- _TASK TO CARRY OUT_
State how many lines of the records contain the string "family", with case counting, and reply with that number alone.

(Recorded data)
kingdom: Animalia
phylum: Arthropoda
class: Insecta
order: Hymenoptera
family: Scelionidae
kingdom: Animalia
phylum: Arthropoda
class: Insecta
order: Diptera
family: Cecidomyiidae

...

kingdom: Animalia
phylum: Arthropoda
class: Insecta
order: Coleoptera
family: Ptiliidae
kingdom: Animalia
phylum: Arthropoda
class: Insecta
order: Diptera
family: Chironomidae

...

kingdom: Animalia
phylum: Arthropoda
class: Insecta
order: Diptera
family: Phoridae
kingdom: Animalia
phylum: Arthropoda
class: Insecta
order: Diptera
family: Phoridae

- _RESULT_
6